How Rotterdam is taking the lead on building cyber resilience
Only a select few cities have begun to think about cyber resilience as a priority for overall resilience. One of these is Rotterdam, the Netherlands’ second-largest city. Taking its inspiration from the municipal motto of “stronger through struggle,” Rotterdam developed the first-ever city cyber resilience strategy. Given the central importance of the port to the city’s economic well-being, the strategy emphasizes security of port-related ICT assets and cooperation between the public and private sectors to achieve long-term resilience goals. But the plan goes beyond a traditional approach to protecting critical infrastructure and tries to promote more cyber-based innovation, specifically calling on citizens, companies, and organizations to maximize their knowledge and technology use to increase resilience.4
Indeed, as cities develop resilience capabilities, they typically become more aware of how many of their resilience efforts depend on well-functioning ICT. In Rotterdam and other cities, managers rely on ICT every day, from making policy decisions to ensuring daily operations run smoothly. That remains true in a crisis. Online services play a critical role in city management but need their own resilience efforts—and this is where cyber resilience comes in. Though it has yet to be tested by an attack, the Rotterdam strategy is the first of its kind and may eventually offer a model for cities wishing to not just survive but thrive in the face of 21st century challenges.
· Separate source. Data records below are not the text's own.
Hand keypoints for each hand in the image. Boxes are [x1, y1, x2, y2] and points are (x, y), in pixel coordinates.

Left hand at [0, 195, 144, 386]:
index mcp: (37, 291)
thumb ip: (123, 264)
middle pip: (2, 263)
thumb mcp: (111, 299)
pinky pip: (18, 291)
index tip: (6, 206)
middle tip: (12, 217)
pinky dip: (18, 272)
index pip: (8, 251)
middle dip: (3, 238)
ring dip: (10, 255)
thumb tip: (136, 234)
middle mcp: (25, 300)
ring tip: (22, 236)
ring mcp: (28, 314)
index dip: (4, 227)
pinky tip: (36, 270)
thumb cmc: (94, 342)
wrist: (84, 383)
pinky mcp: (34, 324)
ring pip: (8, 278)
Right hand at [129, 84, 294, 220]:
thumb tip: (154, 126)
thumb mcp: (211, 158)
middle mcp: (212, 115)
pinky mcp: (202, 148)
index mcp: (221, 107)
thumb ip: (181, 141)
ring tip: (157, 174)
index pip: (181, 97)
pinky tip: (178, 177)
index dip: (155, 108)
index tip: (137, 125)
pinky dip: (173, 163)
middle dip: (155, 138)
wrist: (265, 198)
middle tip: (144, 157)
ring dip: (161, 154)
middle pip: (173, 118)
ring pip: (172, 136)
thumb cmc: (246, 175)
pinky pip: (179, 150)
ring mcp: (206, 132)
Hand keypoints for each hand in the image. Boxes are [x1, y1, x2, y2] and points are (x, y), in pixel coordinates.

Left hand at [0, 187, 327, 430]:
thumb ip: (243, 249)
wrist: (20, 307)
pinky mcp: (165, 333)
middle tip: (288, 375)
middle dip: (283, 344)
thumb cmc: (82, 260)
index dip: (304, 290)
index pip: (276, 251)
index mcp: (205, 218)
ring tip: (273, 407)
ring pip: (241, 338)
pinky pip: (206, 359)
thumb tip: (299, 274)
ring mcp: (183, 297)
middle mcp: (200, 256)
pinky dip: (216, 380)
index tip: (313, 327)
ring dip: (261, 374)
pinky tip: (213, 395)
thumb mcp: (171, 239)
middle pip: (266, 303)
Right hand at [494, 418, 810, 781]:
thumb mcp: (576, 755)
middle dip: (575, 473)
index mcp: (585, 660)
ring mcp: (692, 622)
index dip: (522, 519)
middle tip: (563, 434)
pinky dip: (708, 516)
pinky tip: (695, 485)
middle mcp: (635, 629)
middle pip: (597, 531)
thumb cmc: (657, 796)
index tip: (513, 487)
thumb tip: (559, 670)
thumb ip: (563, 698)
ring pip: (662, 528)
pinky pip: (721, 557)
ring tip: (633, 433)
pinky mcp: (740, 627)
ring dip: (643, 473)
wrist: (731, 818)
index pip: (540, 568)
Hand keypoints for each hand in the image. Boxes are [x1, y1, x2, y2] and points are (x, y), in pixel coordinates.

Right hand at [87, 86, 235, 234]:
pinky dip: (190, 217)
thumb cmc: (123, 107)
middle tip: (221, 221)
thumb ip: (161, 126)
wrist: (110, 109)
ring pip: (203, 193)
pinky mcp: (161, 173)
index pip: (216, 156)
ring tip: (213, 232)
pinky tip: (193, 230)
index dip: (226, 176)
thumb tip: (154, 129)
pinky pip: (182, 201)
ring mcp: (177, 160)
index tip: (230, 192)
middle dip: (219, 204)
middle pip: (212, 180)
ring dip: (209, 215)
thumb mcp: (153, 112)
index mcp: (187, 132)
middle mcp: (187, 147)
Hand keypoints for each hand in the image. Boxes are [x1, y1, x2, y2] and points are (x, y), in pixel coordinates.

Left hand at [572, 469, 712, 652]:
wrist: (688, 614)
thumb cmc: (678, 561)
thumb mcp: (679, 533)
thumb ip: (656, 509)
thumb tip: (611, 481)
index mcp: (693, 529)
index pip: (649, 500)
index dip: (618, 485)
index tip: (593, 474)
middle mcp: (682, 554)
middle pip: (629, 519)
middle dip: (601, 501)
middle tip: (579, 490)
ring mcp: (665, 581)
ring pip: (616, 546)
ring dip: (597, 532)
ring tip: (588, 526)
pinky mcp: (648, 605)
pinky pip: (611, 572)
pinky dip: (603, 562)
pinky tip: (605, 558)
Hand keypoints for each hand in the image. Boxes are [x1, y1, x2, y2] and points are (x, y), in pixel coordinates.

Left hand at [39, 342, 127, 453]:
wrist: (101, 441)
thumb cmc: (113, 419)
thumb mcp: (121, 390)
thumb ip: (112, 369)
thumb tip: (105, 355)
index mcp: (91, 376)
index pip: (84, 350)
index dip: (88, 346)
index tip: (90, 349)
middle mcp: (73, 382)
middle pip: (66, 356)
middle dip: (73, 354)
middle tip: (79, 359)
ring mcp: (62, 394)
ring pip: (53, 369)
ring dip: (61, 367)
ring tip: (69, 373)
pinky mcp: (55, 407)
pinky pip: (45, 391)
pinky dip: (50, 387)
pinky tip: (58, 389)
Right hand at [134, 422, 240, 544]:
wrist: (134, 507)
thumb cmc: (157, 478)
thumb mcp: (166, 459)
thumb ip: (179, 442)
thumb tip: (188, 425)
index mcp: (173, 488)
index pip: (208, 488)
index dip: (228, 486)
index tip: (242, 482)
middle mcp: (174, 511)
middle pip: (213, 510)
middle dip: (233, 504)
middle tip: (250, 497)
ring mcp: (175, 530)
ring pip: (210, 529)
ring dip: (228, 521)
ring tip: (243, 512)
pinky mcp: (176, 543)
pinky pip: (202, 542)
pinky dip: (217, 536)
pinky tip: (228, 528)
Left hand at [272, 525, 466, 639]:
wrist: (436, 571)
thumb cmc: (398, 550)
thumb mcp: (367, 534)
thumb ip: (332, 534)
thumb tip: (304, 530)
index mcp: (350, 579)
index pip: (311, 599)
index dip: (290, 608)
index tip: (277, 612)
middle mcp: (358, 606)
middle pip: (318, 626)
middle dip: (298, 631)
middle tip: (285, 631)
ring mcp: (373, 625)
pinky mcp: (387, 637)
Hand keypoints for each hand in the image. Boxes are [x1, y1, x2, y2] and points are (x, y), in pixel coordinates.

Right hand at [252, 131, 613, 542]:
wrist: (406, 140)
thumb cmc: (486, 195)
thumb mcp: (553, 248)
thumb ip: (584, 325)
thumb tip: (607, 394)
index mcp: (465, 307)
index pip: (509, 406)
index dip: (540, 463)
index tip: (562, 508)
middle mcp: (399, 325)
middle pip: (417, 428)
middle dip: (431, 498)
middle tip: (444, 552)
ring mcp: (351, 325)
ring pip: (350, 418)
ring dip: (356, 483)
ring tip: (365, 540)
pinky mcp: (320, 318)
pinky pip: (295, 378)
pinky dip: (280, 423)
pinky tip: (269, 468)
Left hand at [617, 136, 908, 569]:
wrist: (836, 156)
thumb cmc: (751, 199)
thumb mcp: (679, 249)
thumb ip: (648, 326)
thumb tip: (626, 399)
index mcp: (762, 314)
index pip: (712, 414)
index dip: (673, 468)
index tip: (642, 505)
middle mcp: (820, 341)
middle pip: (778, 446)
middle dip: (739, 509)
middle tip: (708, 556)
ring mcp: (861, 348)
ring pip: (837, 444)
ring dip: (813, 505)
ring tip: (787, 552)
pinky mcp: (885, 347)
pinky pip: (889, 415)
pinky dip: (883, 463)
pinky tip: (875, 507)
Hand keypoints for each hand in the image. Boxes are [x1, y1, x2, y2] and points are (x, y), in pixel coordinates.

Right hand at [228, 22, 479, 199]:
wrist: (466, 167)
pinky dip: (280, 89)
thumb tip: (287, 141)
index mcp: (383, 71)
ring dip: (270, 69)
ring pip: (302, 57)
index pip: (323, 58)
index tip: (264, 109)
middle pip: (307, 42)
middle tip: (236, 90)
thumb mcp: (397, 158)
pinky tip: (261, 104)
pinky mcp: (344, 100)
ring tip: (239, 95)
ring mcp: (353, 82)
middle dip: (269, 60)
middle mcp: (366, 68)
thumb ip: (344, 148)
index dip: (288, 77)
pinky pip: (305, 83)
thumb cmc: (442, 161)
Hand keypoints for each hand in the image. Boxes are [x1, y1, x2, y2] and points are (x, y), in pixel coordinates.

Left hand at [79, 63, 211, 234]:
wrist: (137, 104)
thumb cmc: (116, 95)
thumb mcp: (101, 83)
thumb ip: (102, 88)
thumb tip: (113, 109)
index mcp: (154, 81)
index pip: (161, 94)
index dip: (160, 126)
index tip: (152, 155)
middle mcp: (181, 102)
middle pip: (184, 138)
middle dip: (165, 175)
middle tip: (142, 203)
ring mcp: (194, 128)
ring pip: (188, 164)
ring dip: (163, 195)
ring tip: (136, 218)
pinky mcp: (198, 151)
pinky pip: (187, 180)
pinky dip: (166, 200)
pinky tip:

Cyber resilience is a journey, not a destination
Today Rotterdam is one of the few cities that has embraced cyber resilience; others have begun the journey but still have a long way to go. The novel approach to increasing cyber readiness of cities has only been enabled by recent technological innovation. Moreover, it is not easy to implement, as it requires cities to think, organize, and operate differently. It is even more difficult to measure, given its focus on being prepared for a crisis—which, when it comes, will not play by anyone’s rules. Cyber resilience is nevertheless necessary as we continue our march toward a smart city future.
Embracing cyber resilience will not just ensure cities are more secure, it will create opportunities for cities to build comprehensive, long-term strategies that set them on a path toward digital transformation. These, in turn, will promote a culture of innovation, generate new avenues for investment, and contribute to vibrant and economically competitive cities.